**Your objective:** In the page excerpt on 3D chip stacking and flexible electronics, how thin was the commercially available microcontroller made?

**Page excerpt:**
Jan Vanfleteren, imec - UGent

Recently, industry has consolidated to adopting the 3D-stacked IC approach as the most performing and economically most viable 3D technology for mainstream consumer and high performance applications, In order to optimize performance and cost of such applications, imec worked on scaling TSV diameter and chip-to-chip interconnect pitch. For this we investigated novel techniques and materials enabling to electrically isolate scaled TSVs and to metalize them. In the field of microbump, we identified and resolved specific integration and reliability challenges that pertain to the extreme scaling of the micro bump pitch.

Imec also explored the scaling potential of alternative, direct metal chip-to-chip interconnections. We also evaluated extended device thinning and handling of ultra thin wafers and dies and we researched and proposed solutions for challenges related to the integration of an extreme thinning process onto microbumped device wafers. Also 3D-stack packaging is an integral part of the work performed by imec and its partners in order to enable scaled 3D-systems to become reality.

Another development that is being addressed at ESTC is the ultrathin chip package (UTCP). In this technology bare Si or III-V semiconductor chips are thinned down from their initial thickness of a few hundreds of microns to a thickness of 20 to 30µm. Subsequently they are embedded in polyimide sheets, produced from spin-on precursors. The resulting package is as thin as 60 to 100µm.

Today, most electronic appliances are rigid, or at most mechanically flexible. In the future, many electronic assemblies on rigid substrates will be replaced by mechanically flexible or even stretchable alternatives. This is a consequence of the ambient intelligence vision where the user carries along more and more electronic systems near the body, on or even inside the body.

These systems must be light weight, take the shape of the object in which they are integrated, and follow all complex movements of these objects, explaining the need for elasticity. Typical examples are implants, intelligent textile, portable electronic equipment (e.g. mobile phones), robotics, car electronics, ...

A number of flexible technologies is currently under investigation. For implantable devices, biocompatibility of the package is an important aspect, and for intelligent textile applications, washability of the circuits is also under investigation. A first option is based on components with standard rigid packages that are connected with elastic electrical interconnections.

Another option contains electrical interconnections of meander shaped metal tracks, which under deformation act as 2-dimensional springs. And finally, a technology with circuits embedded in an elastic material like PDMS (silicone) or poly-urethane (PU) is under development. Stretchability of up to 100% (1-time stretching) of these circuits has been demonstrated.

At ESTC, imec together with the university of Ghent, presented an ultra-thin, flexible chip with bendable and stretchable interconnects integrated into a package that adapts dynamically to curving and bending surfaces. A commercially available microcontroller was thinned down to 30µm, preserving the electrical performance and functionality. This die was then embedded in a slim polyimide package (40-50µm thick).

Next, this ultrathin chip was integrated with stretchable electrical wiring. These were realized by patterning polyimide-supported meandering horseshoe-shaped wires, a technology developed and optimized at the lab. Last, the package was embedded in an elastomeric substrate, e.g. polydimethylsiloxane (PDMS). In this substrate, the conductors behave as two dimensional springs, enabling greater flexibility while preserving conductivity.

**Collected material:**
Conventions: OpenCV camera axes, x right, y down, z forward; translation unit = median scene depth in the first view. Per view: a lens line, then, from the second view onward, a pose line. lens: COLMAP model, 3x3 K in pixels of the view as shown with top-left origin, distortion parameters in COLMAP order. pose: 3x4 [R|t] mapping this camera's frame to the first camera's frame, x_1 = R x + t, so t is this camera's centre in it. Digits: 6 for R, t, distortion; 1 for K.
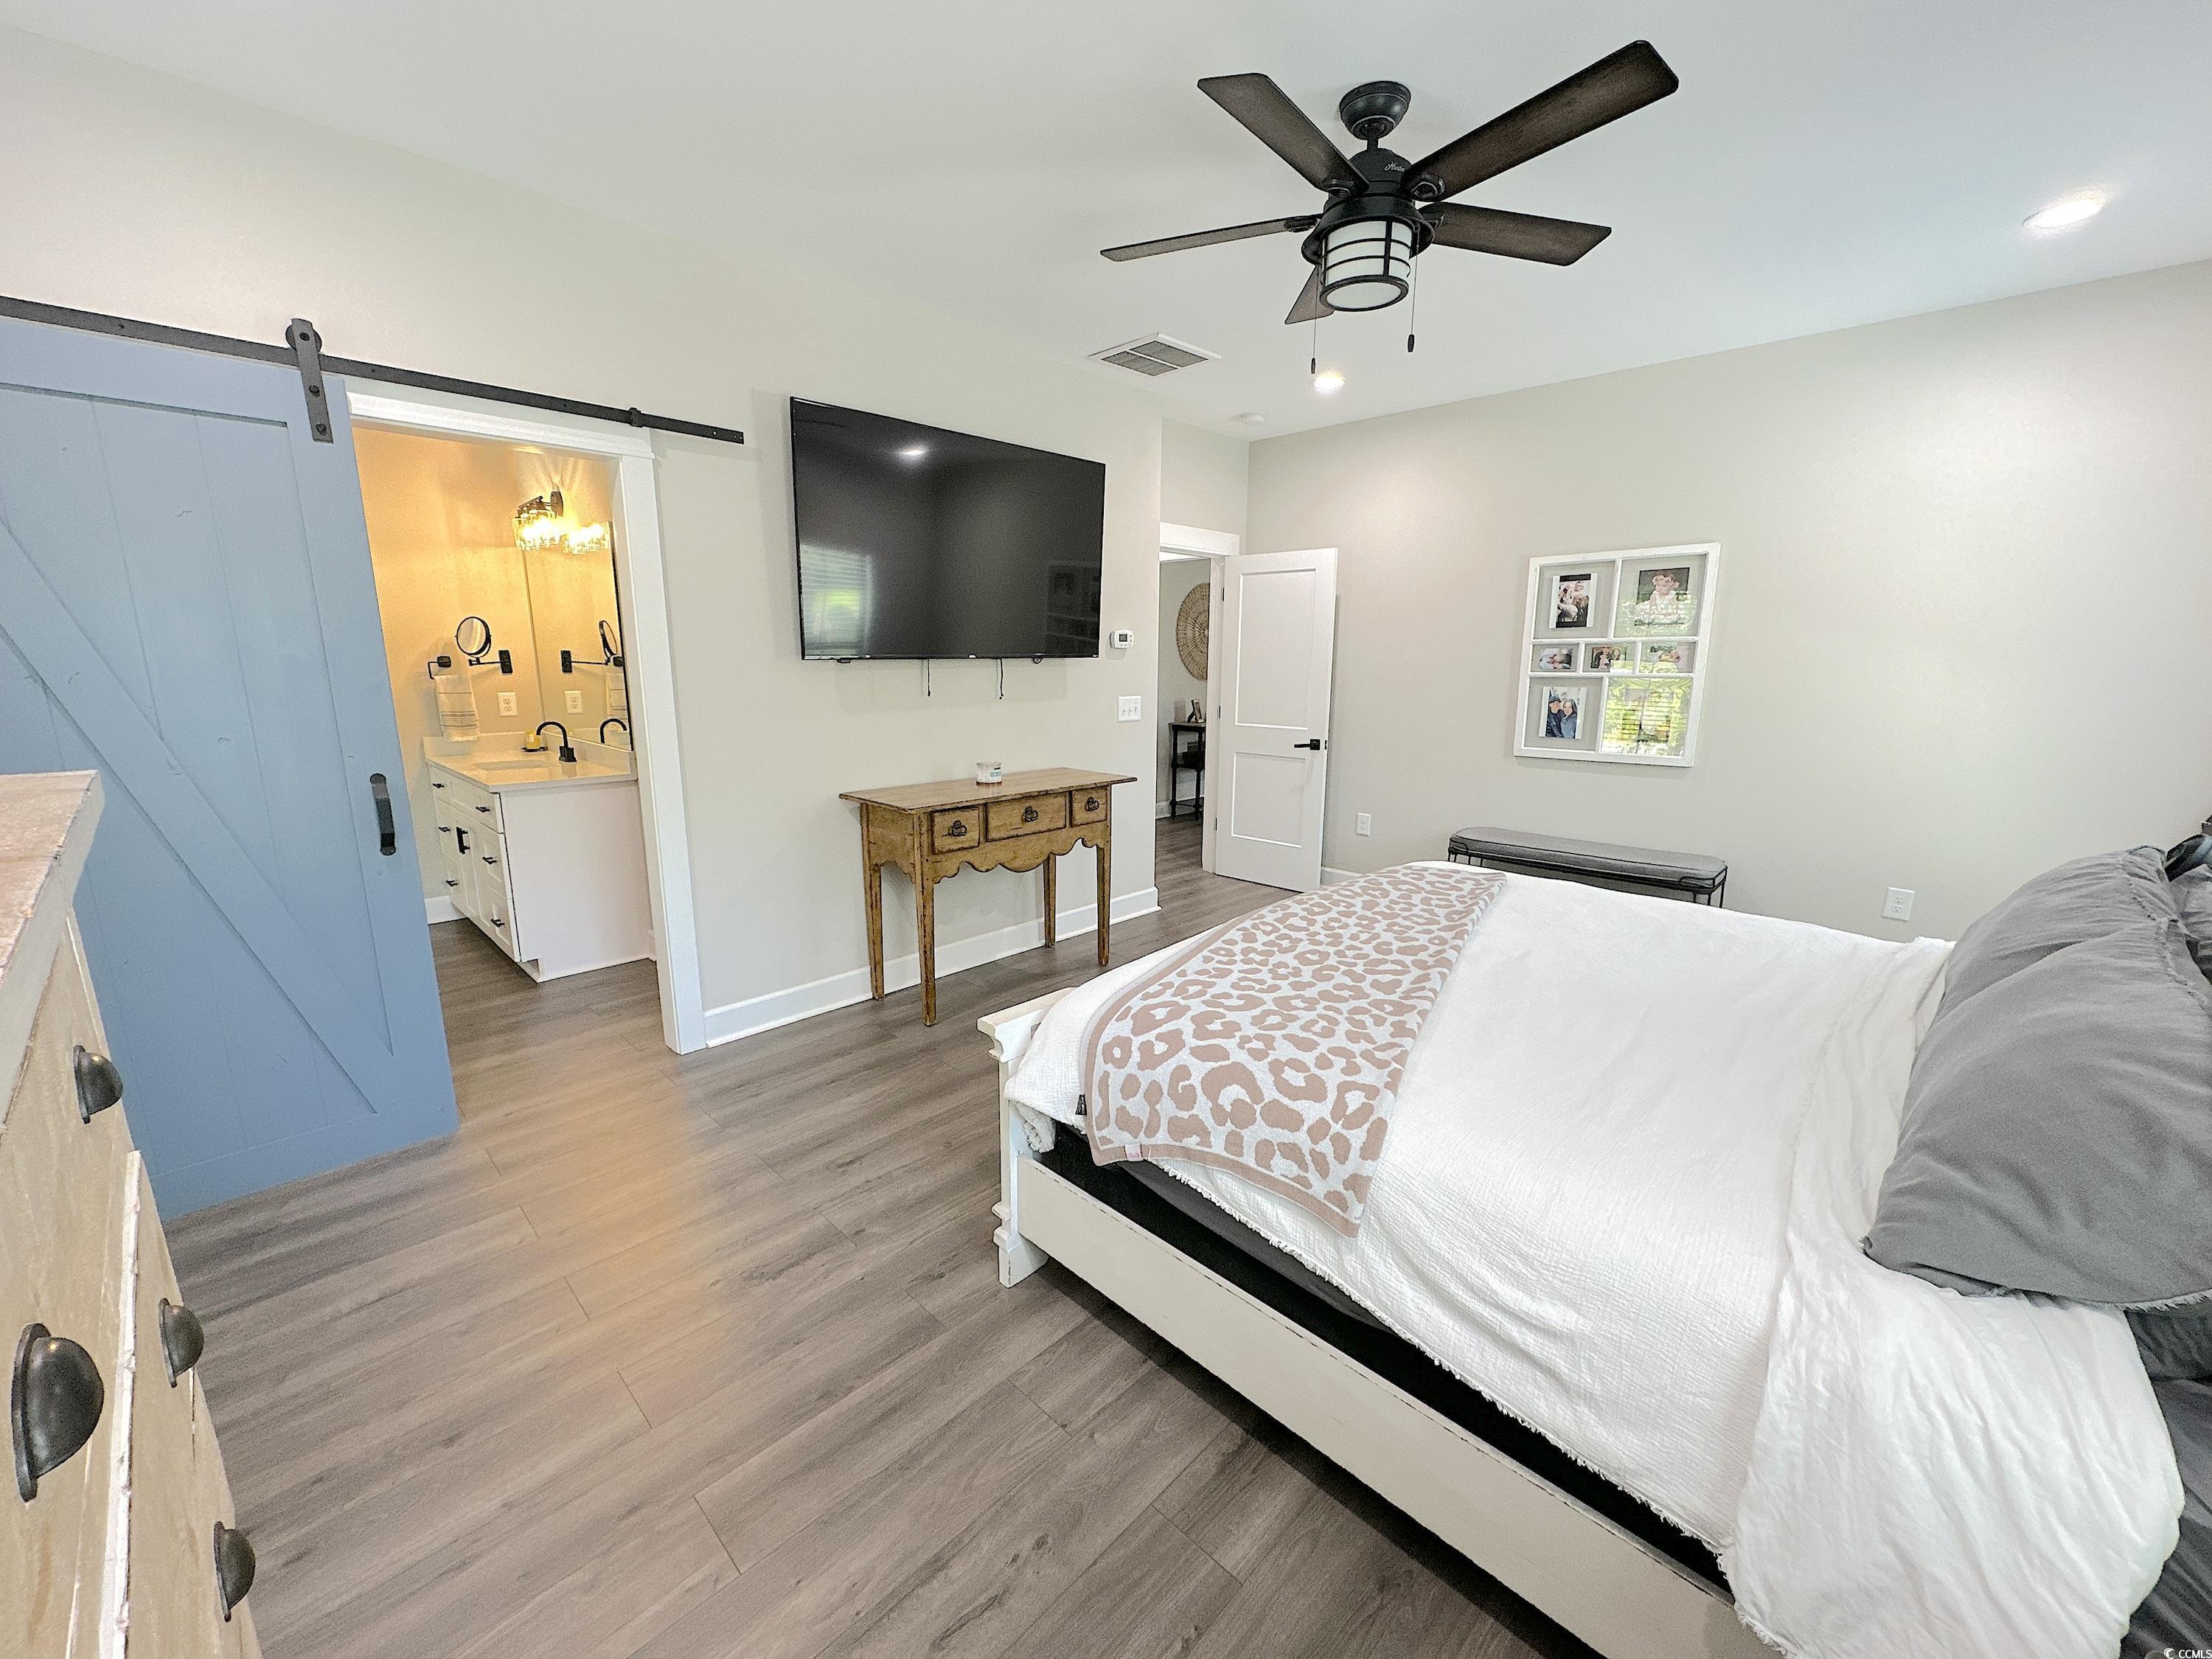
lens RADIAL K [[879.7, 0, 1103.2], [0, 879.7, 828.4], [0, 0, 1]] dist [0.001313, 0.000120]
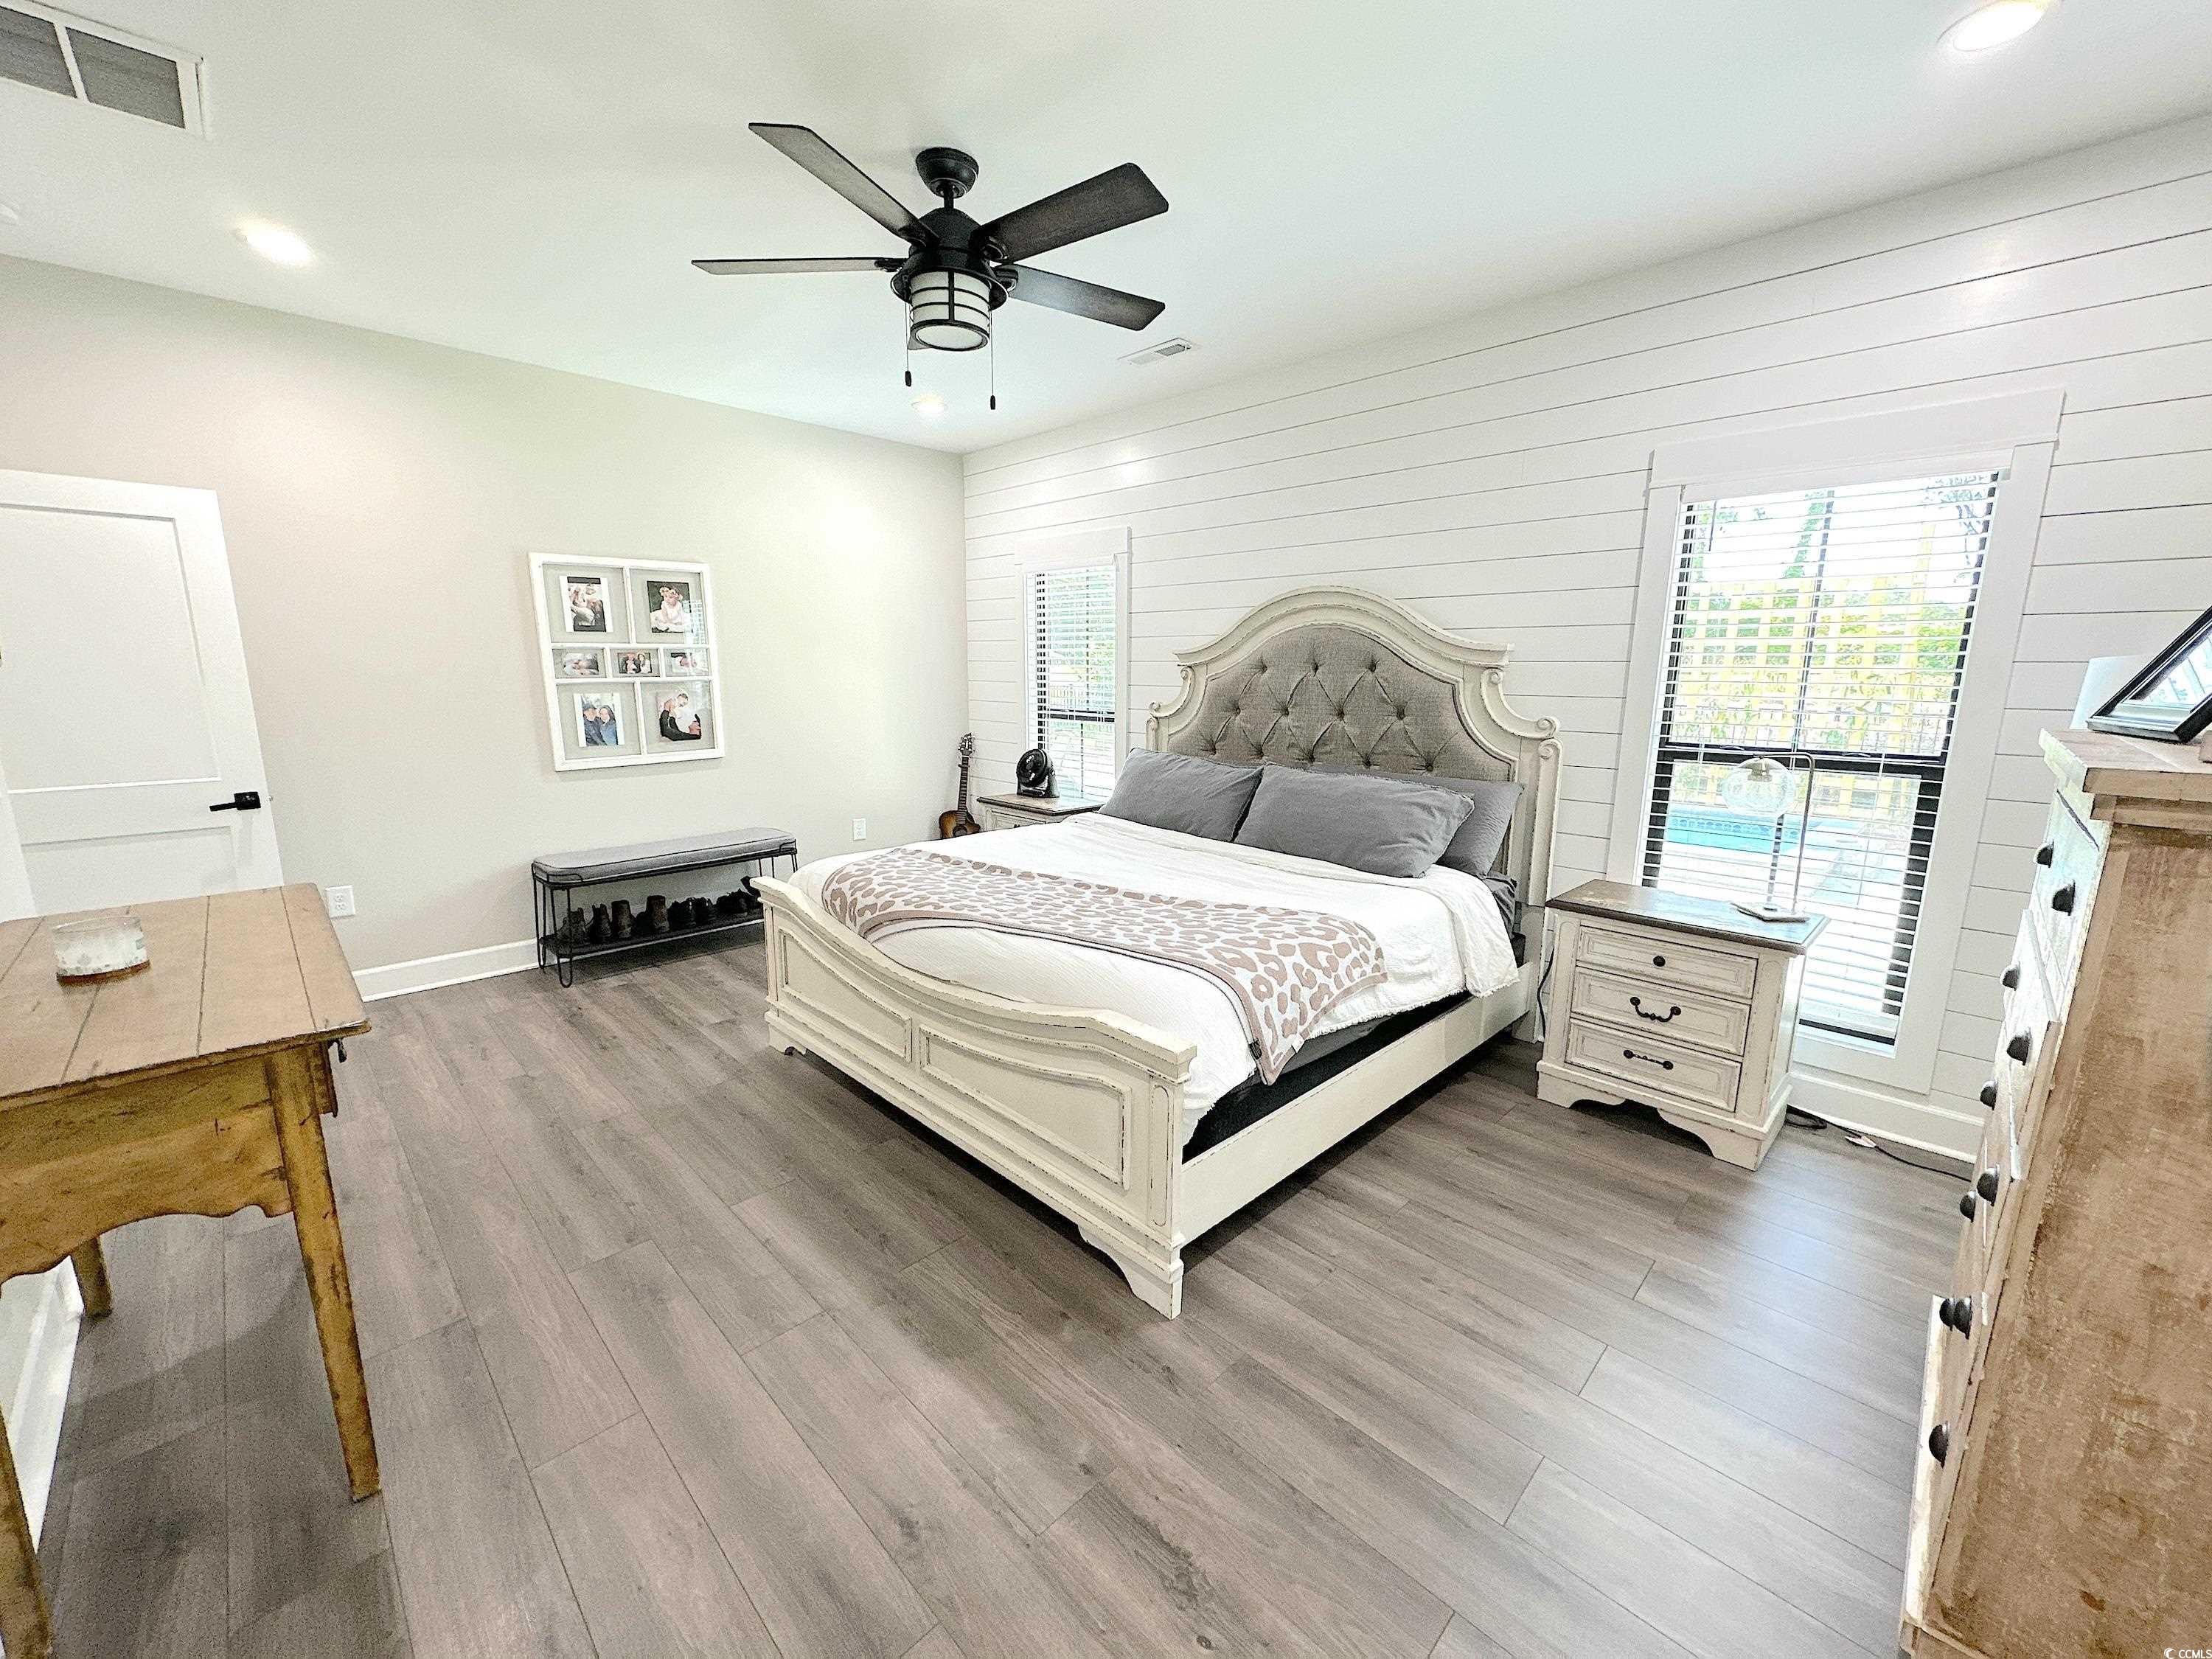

**Result for this task:** It was thinned down to 30µm.